Multiaxis graphs will have left and right axis. These are like the normal graphs but the text to create the graph is MULTIAXIS_GRAPH. To state the data for the left axis the label is LEFT_AXIS and to state the data for the right axis, the label is RIGHT_AXIS.

MUTLIAXIS_GRAPH

LEFT_AXIS

X TIME ARDUINOMICRO

Y TEMP0 ARDUINOMICRO

RIGHT_AXIS

X TIME RCIN

Y THROTTLE_CH3 RCIN

Note that the default axis is the left axis. If the Y axes have the same source, then X does not need to be stated twice. Note that if the left axis information is missing, the graph will behave like a normal graph but with the axis on the right. It will behave as a normal graph if no right axis data is put in. If no valid data is put in then nothing will be plotted or returned.

METAR information

The text METAR_INFORMATION will import a paragraph of text stating the METAR information for the input times and dates. METAR_INFORMATION must be on a cell on its own and the variable include_metar when calling autoflpy must be set to True for this to work.

METAR_INFORMATION

An example showing how the cell must be laid out for METAR information. The METAR information paragraph created will have an anchor with the id “METAR-Information”.

Weather and runway information

Weather information and runway information entered into the input file are generated through the following keys respectively:

WEATHER_INFORMATION

RUNWAY_INFORMATION

AutoFLpy template labels and text

Label Function

GRAPH Identifies cell as a graph cell.

X NAME DATA_SOURCE X data from column with name NAME from data source DATA_SOURCE. This must be paired with at least one y column from the same data source.

Y NAME DATA_SOURCE Y data from column with name NAME form data source DATA SOURCE. This must be paired with an x column from the same data source.
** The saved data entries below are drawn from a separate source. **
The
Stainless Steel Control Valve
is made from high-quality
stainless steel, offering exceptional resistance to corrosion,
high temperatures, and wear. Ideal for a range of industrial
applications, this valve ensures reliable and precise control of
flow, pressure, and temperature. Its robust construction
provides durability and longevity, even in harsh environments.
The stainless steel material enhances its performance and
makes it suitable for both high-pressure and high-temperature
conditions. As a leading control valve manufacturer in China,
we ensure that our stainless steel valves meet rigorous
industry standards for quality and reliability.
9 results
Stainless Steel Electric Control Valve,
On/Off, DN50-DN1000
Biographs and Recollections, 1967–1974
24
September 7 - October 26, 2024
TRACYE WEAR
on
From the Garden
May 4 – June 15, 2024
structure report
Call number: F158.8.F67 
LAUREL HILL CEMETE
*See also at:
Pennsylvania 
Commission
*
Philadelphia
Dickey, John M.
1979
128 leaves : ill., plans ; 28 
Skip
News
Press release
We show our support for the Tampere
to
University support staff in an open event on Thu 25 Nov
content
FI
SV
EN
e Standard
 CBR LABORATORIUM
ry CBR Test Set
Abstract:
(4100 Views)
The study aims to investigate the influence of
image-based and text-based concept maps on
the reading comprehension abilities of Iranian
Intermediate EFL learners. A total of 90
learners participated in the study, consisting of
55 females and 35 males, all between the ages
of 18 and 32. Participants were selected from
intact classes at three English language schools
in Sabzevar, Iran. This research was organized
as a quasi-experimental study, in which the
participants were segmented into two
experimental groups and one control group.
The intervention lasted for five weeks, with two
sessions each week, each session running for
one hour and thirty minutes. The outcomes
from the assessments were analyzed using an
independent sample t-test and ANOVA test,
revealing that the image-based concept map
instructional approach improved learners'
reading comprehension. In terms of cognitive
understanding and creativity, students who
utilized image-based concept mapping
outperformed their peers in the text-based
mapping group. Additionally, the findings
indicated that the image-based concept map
MULTIAXIS_GRAPH Identifies cell as a multiaxis graph.

LEFT_AXIS Labels data for left axis on multiaxis graph.

RIGHT_AXIS Labels data for Right axis of multiaxis graph.

GRAPH_TEXT Removes cell containing this label when there is no data to create graphs with.

GRAPH_LINE Removes line containing this label when there is no data to create graphs with.

METAR_INFORMATION When METAR_INFORMATION is placed in a cell, this will place a cell containing the METAR data when available.

METAR_TEXT Removes cell containing this label when there is no METAR data for that date.

METAR_LINE Removes line containing this label when there is no METAR data for that date.

WEATHER_INFORMATION When WEATHER_INFORMATION is placed in a cell, this will place a cell containing the weather data from the input_file.json when available.

WEATHER_TEXT Removes cell containing this label when there is no weather data entered.

WEATHER_LINE Removes line containing this label when there is no weather data entered.

RUNWAY_INFORMATION When RUNWAY_INFORMATION is placed in a cell, this will place a cell containing the runway data from the input_file.json when available.

RUNWAY_TEXT Removes cell containing this label when there is no runway data entered.

RUNWAY_LINE Removes line containing this label when there is no runway data entered.

Additional data sources recorded by the flight computer

The current capability of AutoFLpy to plot data collected by the autopilot extends to the data collected in the .bin file. A large quantity of this data is of no use to the majority of AutoFLpy’s users and hence the standard data sources that are loaded are as follows:

GPS

AOA

CTUN

RCIN

RCOU

ARSP

BARO

ATT

VIBE

BAT

AETR

EV

More information on these data sources and their explanations can be found on the ArduPilot webpage.

If any data sources that are not listed above are of interest to the user, these need to be added to the Data_sources.txt file before AutoFLpy is run.

Care has been taken to add information about interpreting all the individual data sources. If missing/incorrect data has been found, this needs to be adjusted in the Name_converter_list.txt file found in the local installation or on GitHub.